Legal fees sanctioned by State are ridiculous
There is no reason why the State should pay any lawyer more than €150,000 a year, writes VINCENT BROWNE
LESS THAN two weeks ago, on Friday, July 6th, the High Court agreed the freezing orders on the accounts of members of the family of Seán Quinn could be varied to allow €430,000 be paid to meet the family’s legal fees from May to July of this year.
The total fees for this three- month period came to €430,000, and of this, €135,000 was to be paid to a solicitor’s firm for 485 hours worked over six weeks, from May 12th to June 29th.
According to an Irish Times report of July 7th, those fees were based on hourly rates of €370 per partner, €282 for senior solicitors, €227 for solicitors and €97 for trainee solicitors. Further provision was made for the solicitors to be paid an additional sum up to €150,000 (net of VAT) for further work from this July up to early August.
Two senior counsel were each to be paid a brief fee of €20,000 plus “refreshers” of €4,000 per day.
A junior counsel was to be paid a brief fee of €12,500 with “refreshers” of €2,500 per day.
The two senior counsel who represented Seán Quinn snr, Seán Quinn jnr and Peter Darragh Quinn on June 26th, when judgment was delivered in contempt proceedings, were to get €3,000 each for that day.
Both senior counsel were to get another €4,000 each for representing the Quinns on June 29th, when the High Court made various coercive orders sought by the bank. Senior counsel and junior counsel were to get additional payments for work up to July 20th next.
The Irish Times reported that in relation to the bank’s bid for an order withdrawing reference of a jurisdictional issue to the European Court of Justice, the Quinns’ senior counsel brief fee was €10,000, while junior counsel’s brief fee was €6,000.

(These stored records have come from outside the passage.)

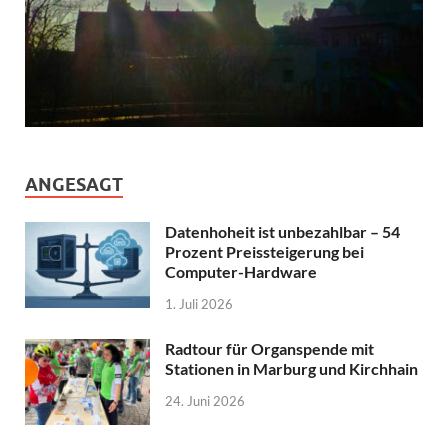
ANGESAGT
Datenhoheit ist unbezahlbar – 54
Prozent Preissteigerung bei
Computer-Hardware
1. Juli 2026
Radtour für Organspende mit
Stationen in Marburg und Kirchhain
24. Juni 2026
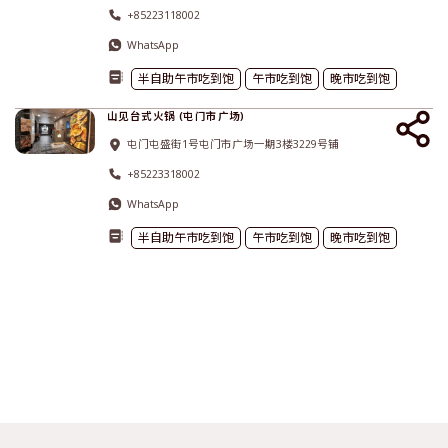
+85223118002
WhatsApp
半自助午市吃到饱
午市吃到饱
晚市吃到饱
山见台式火锅 (屯门市广场)
屯门屯盛街1号屯门市广场一期3楼3229号铺
+85223318002
WhatsApp
半自助午市吃到饱
午市吃到饱
晚市吃到饱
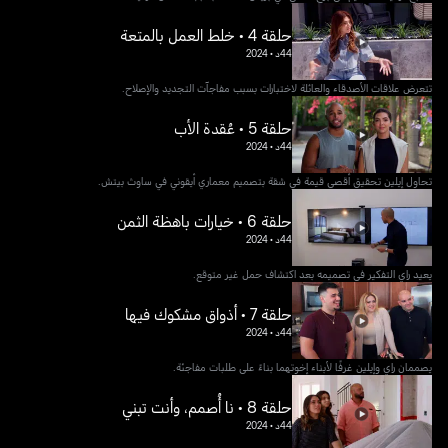
حلقة 4 • خلط العمل بالمتعة
44د
•
2024
تتعرض علاقات الأصدقاء والعائلة لاختبارات بسبب مفاجآت التجديد والإصلاح.
حلقة 5 • عُقدة الأب
44د
•
2024
تحاول إيلين تحقيق أقصى قيمة في شقة بتصميم معماري أيقوني في ساوث بيتش.
حلقة 6 • خيارات باهظة الثمن
44د
•
2024
يعيد راي التفكير في تصميمه بعد اكتشاف حمل غير متوقع.
حلقة 7 • أذواق مشكوك فيها
44د
•
2024
يصممان راي وإيلين غرفًا لأبناء إخوتهما بناءً على طلبات مفاجئة.
حلقة 8 • نا أُصمم، وأنت تبني
44د
•
2024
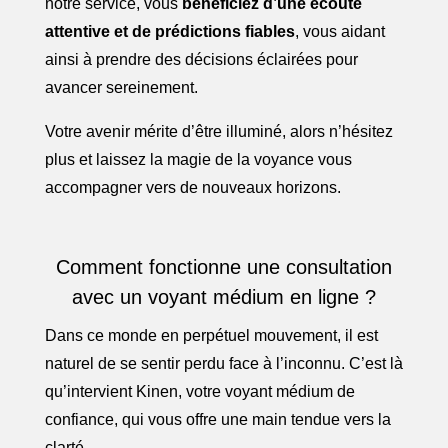
notre service, vous
bénéficiez d’une écoute
attentive et de prédictions fiables
, vous aidant
ainsi à prendre des décisions éclairées pour
avancer sereinement.
Votre avenir mérite d’être illuminé, alors n’hésitez
plus et laissez la magie de la voyance vous
accompagner vers de nouveaux horizons.
Comment fonctionne une consultation
avec un voyant médium en ligne ?
Dans ce monde en perpétuel mouvement, il est
naturel de se sentir perdu face à l’inconnu. C’est là
qu’intervient Kinen, votre voyant médium de
confiance, qui vous offre une main tendue vers la
clarté.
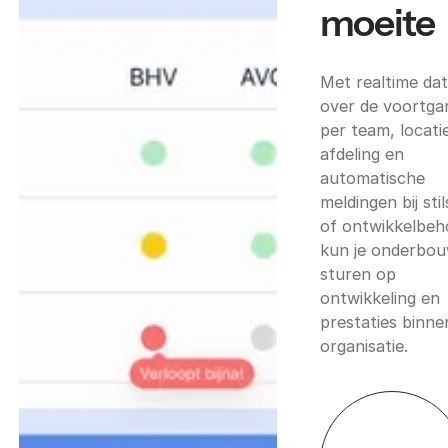
moeite
Met realtime da
over de voortga
per team, locati
afdeling en
automatische
meldingen bij sti
of ontwikkelbeh
kun je onderbo
sturen op
ontwikkeling en
prestaties binne
organisatie.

Because the funds from which these fees were to be paid are funds which, very probably, will become due to the State, it is us, the Irish people, who are paying these legal fees at a time when 450,000 people are living on the dole and hundreds of thousands are living on the minimum wage of €8.65 per hour.
By what criteria are barristers who sit in a court for perhaps a half an hour listening to a brief summary of a written judgment about to be distributed and a few brief applications and responses plus a conferral with their clients for, say, a further hour, entitled to a fee of €4,000 each for this ordeal? Admittedly they have to read the judgment, which would take them a further hour, say, but still?
What is this brief fee of €20,000? Is it likely that a senior counsel would have to spend a full week reading a brief and conferring with solicitors and clients? Say two weeks, €10,000 a week, or even three weeks at €6,666 a week? Who do they think they are – RTÉ radio/television presenters?